E' quanto sottolinea oggi in un editoriale pubblicato in prima pagina su L'Unita' la segretaria generale della Cisl, Annamaria Furlan.

"Nonostante tante battaglie civili e sindacali, la maternità viene vista ancora come un ostacolo all'ingresso ed alla progressione di carriera.

Non e' un caso se in fatto di natalità il nostro Paese e' tra gli ultimi posti in Europa: nel 2015 sono nati soltanto 488 mila bambini, 15 mila in meno rispetto al 2014.

Una donna su 3 lascia il lavoro dopo la nascita del primo figlio. Sono ancora poche le madri con un bambino che lavorano rispetto al resto dell'Europa (57,8 per cento contro 63,4 per cento) e, soprattutto, se paragonate agli uomini (86 per cento).
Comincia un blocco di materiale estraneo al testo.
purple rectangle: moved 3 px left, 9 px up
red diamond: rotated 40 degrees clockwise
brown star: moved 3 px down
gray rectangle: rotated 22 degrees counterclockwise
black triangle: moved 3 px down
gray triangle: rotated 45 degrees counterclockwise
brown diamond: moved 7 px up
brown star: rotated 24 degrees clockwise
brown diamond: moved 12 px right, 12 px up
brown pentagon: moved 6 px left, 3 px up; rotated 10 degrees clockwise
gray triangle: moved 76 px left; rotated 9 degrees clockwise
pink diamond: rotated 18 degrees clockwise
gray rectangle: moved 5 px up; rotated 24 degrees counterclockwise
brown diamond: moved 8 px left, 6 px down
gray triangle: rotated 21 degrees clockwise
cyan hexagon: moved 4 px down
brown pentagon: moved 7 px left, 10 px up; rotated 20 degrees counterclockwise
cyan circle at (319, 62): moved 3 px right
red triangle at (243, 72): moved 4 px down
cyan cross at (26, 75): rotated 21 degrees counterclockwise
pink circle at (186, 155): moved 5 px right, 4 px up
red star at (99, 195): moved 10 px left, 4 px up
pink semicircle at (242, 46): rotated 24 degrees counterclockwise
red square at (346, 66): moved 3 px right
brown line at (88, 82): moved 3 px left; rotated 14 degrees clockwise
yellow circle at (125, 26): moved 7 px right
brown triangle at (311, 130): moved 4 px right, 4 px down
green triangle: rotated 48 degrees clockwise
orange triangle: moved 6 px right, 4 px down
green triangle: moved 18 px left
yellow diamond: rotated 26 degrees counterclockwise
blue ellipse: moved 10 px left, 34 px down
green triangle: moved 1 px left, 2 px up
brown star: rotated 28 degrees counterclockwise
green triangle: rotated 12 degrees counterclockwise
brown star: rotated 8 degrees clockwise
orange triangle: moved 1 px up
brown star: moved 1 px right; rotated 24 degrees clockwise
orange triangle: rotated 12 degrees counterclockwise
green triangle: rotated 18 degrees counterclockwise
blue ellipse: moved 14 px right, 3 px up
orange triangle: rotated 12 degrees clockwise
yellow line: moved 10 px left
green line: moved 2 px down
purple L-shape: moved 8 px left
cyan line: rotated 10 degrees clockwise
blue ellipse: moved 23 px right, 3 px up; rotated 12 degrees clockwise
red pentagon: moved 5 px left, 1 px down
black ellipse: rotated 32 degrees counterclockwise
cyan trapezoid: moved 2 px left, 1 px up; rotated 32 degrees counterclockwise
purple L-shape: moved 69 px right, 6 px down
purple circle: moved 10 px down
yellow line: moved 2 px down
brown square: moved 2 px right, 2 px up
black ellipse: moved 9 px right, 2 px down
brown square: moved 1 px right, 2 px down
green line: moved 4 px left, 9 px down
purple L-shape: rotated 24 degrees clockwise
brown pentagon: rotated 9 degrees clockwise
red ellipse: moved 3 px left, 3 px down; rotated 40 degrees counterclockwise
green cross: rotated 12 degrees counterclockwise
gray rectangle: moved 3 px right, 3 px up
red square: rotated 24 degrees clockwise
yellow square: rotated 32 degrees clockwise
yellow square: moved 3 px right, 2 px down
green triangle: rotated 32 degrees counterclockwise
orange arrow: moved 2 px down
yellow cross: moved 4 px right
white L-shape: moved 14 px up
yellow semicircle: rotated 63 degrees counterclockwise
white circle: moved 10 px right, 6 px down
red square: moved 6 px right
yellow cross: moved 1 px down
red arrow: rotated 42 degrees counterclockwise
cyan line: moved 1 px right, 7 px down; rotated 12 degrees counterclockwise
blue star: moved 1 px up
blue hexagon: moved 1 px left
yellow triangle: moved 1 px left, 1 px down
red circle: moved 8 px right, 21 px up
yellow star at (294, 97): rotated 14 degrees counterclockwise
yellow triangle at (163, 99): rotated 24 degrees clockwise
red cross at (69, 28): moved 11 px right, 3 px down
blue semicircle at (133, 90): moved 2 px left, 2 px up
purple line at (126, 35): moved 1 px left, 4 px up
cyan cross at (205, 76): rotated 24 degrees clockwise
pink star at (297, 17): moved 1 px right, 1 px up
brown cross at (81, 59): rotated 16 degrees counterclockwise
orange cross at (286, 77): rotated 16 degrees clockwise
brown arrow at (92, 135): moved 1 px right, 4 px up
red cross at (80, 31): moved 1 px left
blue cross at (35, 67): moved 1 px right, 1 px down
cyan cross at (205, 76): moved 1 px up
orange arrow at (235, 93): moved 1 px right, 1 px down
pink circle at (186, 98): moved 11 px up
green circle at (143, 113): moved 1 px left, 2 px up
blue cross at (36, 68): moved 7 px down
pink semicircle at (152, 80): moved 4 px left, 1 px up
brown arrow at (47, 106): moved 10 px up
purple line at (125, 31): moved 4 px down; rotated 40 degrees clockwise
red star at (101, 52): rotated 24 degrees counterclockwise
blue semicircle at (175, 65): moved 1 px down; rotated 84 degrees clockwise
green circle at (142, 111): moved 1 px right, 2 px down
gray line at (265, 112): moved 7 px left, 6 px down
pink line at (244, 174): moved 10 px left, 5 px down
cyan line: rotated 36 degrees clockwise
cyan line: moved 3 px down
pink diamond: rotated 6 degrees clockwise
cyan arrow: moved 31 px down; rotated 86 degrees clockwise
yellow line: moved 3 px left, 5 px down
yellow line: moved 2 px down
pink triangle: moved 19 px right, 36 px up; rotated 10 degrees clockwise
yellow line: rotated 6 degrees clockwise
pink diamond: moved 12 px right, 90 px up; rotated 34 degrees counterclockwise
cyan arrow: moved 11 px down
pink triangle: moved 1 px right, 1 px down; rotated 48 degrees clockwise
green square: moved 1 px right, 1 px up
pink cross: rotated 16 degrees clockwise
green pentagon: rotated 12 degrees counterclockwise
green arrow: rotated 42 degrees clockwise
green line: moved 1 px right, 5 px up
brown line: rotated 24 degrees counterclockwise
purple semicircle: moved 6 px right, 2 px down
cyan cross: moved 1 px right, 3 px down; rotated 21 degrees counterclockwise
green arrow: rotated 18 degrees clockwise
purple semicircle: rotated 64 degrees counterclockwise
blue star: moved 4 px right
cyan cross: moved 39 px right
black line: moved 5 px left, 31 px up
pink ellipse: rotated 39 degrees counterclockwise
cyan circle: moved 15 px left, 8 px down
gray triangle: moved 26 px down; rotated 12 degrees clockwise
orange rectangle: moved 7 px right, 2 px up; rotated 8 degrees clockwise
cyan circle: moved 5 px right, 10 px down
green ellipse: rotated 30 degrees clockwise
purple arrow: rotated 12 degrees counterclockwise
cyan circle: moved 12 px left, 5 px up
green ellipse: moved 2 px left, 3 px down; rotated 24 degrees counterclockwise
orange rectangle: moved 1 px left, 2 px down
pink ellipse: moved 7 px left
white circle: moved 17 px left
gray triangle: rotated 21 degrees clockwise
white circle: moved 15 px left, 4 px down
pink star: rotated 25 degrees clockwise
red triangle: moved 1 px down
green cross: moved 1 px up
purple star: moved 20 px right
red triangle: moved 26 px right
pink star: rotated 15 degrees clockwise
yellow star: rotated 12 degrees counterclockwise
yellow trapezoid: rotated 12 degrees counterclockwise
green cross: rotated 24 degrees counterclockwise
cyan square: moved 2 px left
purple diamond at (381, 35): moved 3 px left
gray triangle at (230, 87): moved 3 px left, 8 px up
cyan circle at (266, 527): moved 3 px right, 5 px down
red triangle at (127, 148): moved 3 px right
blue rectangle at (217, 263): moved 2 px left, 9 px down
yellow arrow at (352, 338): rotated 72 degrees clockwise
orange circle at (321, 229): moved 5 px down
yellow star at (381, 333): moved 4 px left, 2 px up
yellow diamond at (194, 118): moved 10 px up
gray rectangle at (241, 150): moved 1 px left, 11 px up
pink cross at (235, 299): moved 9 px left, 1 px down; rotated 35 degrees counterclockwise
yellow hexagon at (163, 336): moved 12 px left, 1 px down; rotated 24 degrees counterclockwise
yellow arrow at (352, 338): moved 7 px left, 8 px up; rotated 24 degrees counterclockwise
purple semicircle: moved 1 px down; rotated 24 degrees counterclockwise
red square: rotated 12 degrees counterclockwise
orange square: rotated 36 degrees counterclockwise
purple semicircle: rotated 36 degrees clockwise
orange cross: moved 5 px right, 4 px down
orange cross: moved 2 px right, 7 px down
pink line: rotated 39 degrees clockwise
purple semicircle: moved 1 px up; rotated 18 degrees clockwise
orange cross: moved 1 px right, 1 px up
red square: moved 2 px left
Quando poi i bambini crescono i numeri crollano al 35,5 per cento (la media Ue è del 45,6 per cento). In molti casi la rinuncia alla maternità va collegata direttamente anche all'inadeguatezza di servizi a sostegno della genitorialità. In Italia solo il 18% dei bambini trova posto negli asili nido pubblici, mancano politiche finalizzate alla conciliazione tra tempi di vita e tempi di lavoro.

Le regioni del nord mostrano in generale condizioni più favorevoli alla maternità, mentre il Mezzogiorno non offre quei servizi sociali indispensabili per garantire le giuste tutele alle donne lavoratrici, come avviene in altri paesi europei che sono molto più avanti di noi nella conciliazione tra casa, famiglia e vita professionale".


Per la leader Cisl "la strada verso la parità dei sessi in campo lavorativo è , dunque, ancora molto lunga da percorrere anche se sempre più donne si trovano a ricoprire ruoli una volta appannaggio del solo sesso maschile. Dobbiamo fare di più con la contrattazione, nazionale, aziendale e nei territori, ponendo le condizioni per una valorizzazione ed una specificità del lavoro femminile.

Anche le norme attuali sulle pensioni vanno cambiate urgentemente perche' costituiscono una grave penalizzazione per le donne, che in moltissime attivita' non possono rimanere al lavoro fino a 65-67 anni ed occuparsi anche della propria famiglia.

Occorre unire politiche del lavoro, di sostegno familiare e di conciliazione tra cura della famiglia e lavoro".